ACTION ITEM:
Give back the whole listing exactly as written, leaving out each picture.

GIVEN INFORMATION:
________

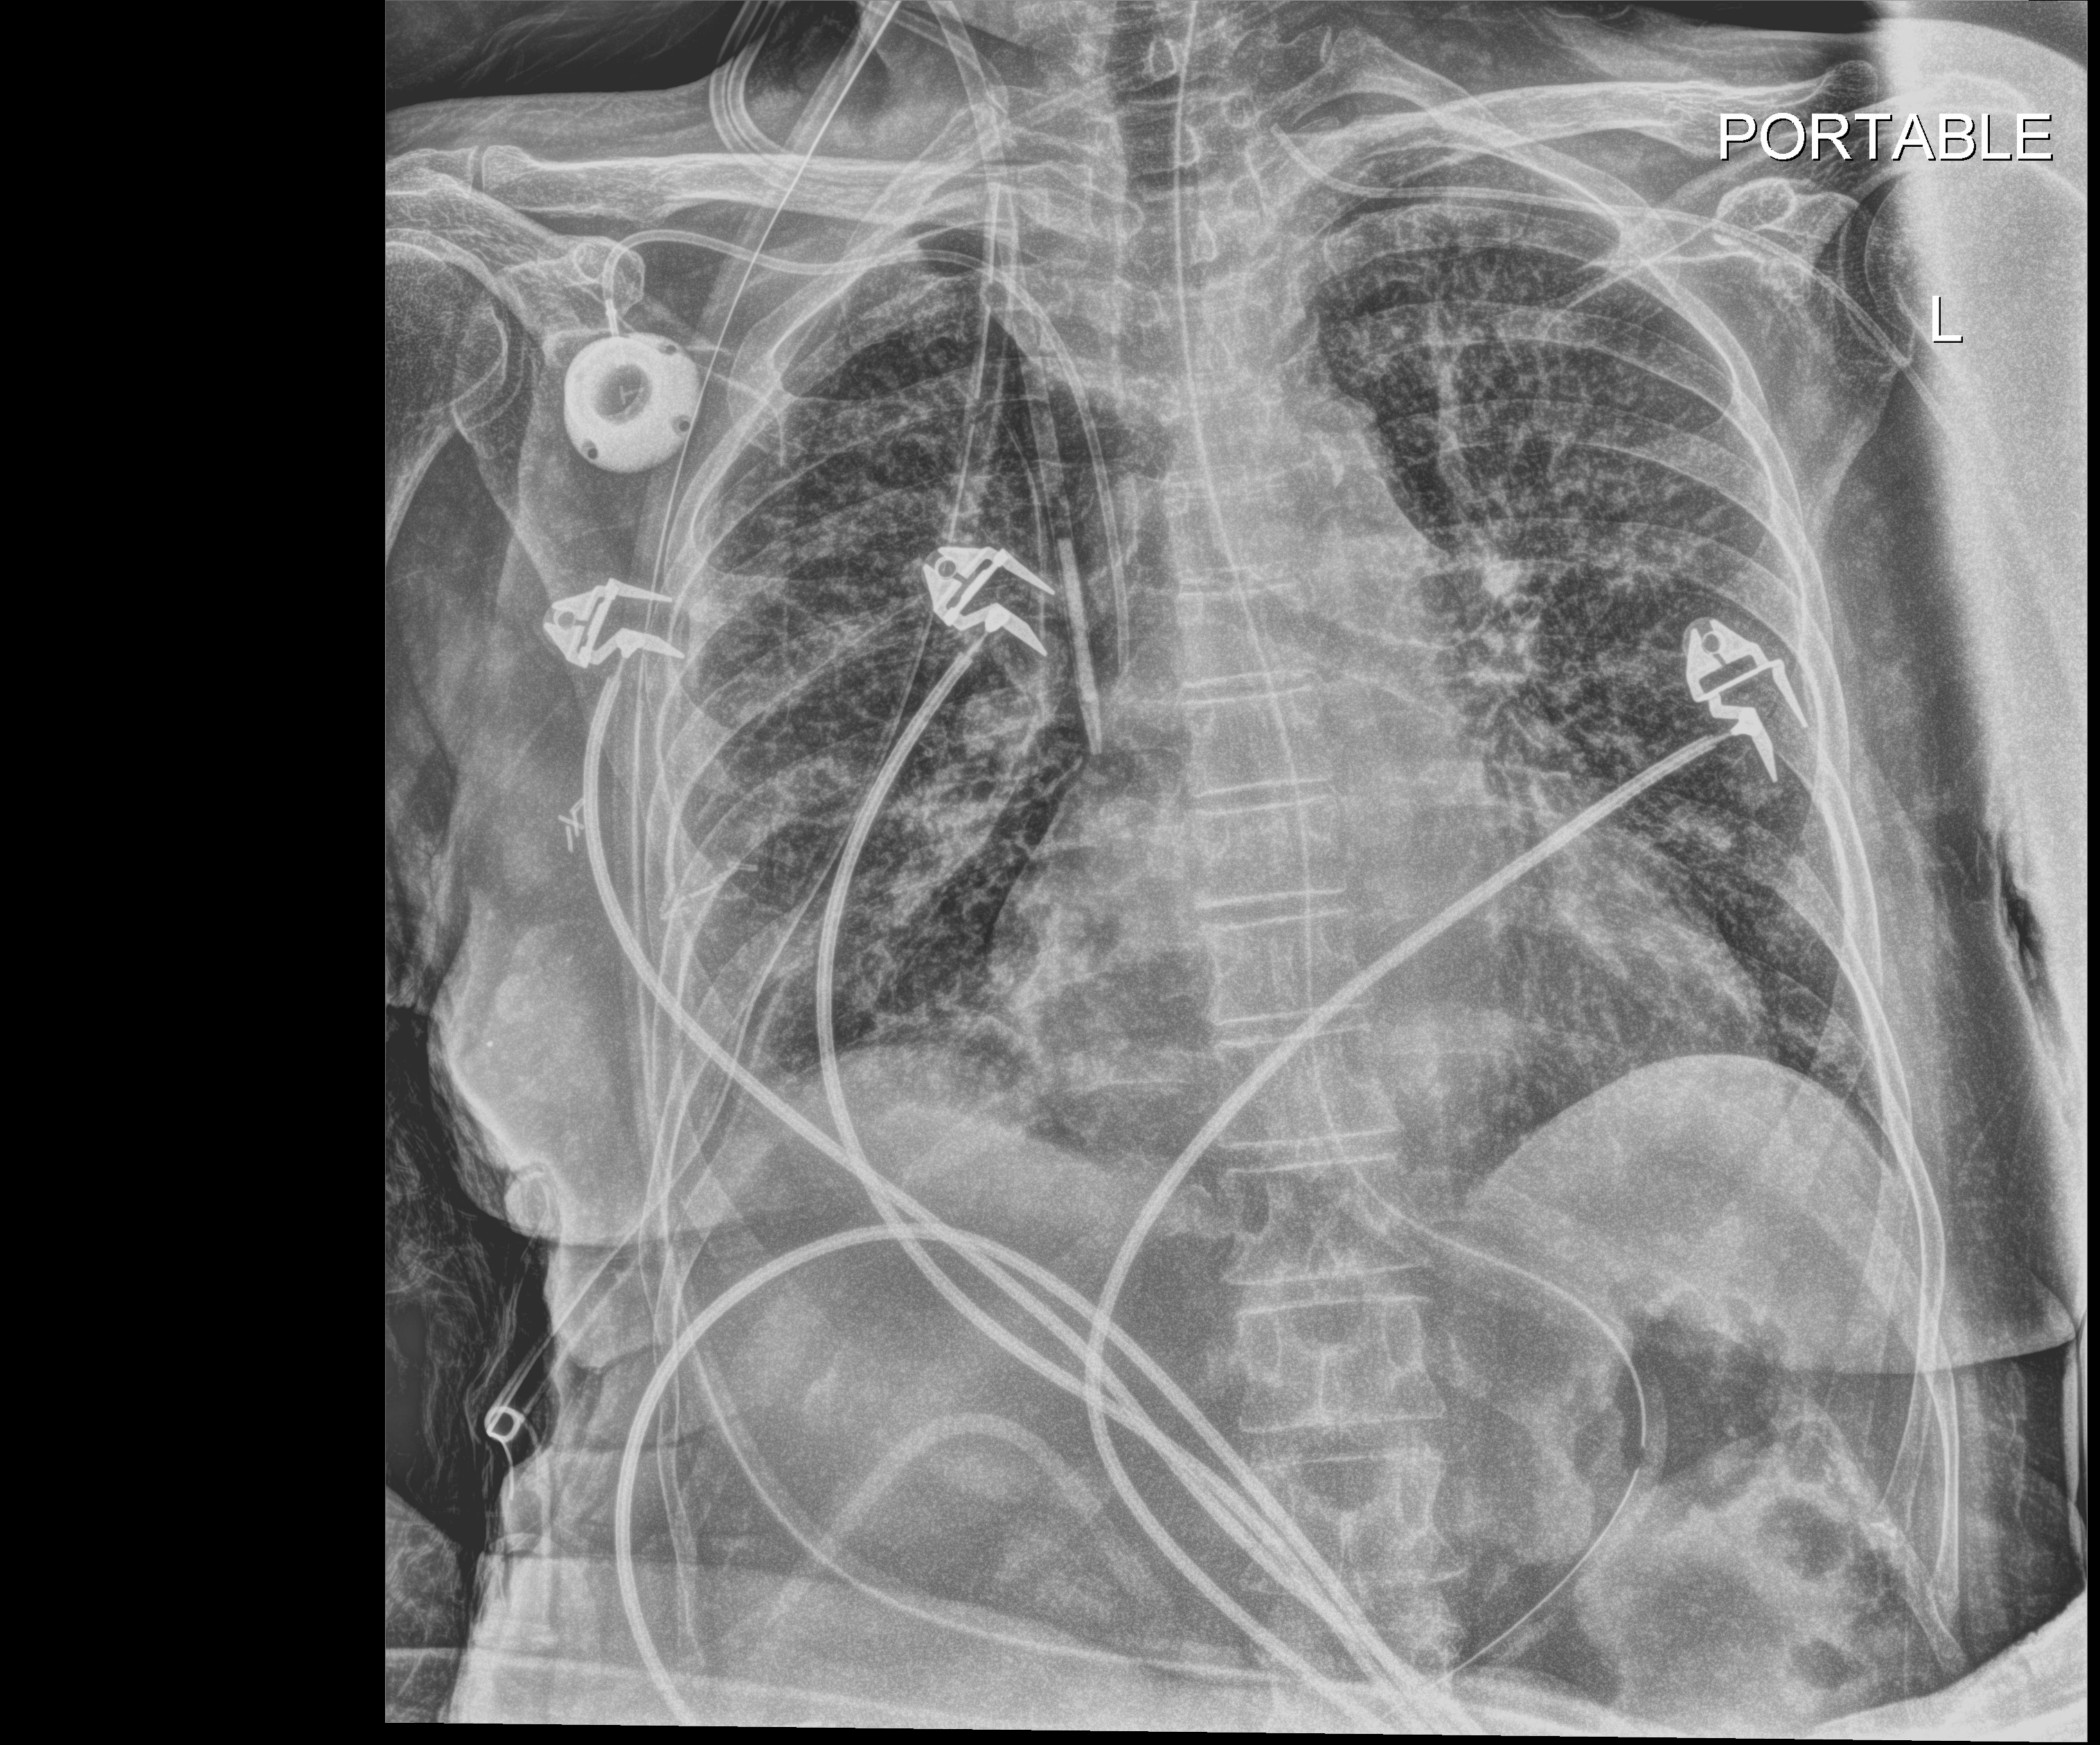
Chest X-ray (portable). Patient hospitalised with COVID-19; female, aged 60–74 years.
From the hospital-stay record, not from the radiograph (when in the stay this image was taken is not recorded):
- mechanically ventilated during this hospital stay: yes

________

YOUR SOLUTION:
Chest X-ray (portable). Patient hospitalised with COVID-19; female, aged 60–74 years.
From the hospital-stay record, not from the radiograph (when in the stay this image was taken is not recorded):
- mechanically ventilated during this hospital stay: yes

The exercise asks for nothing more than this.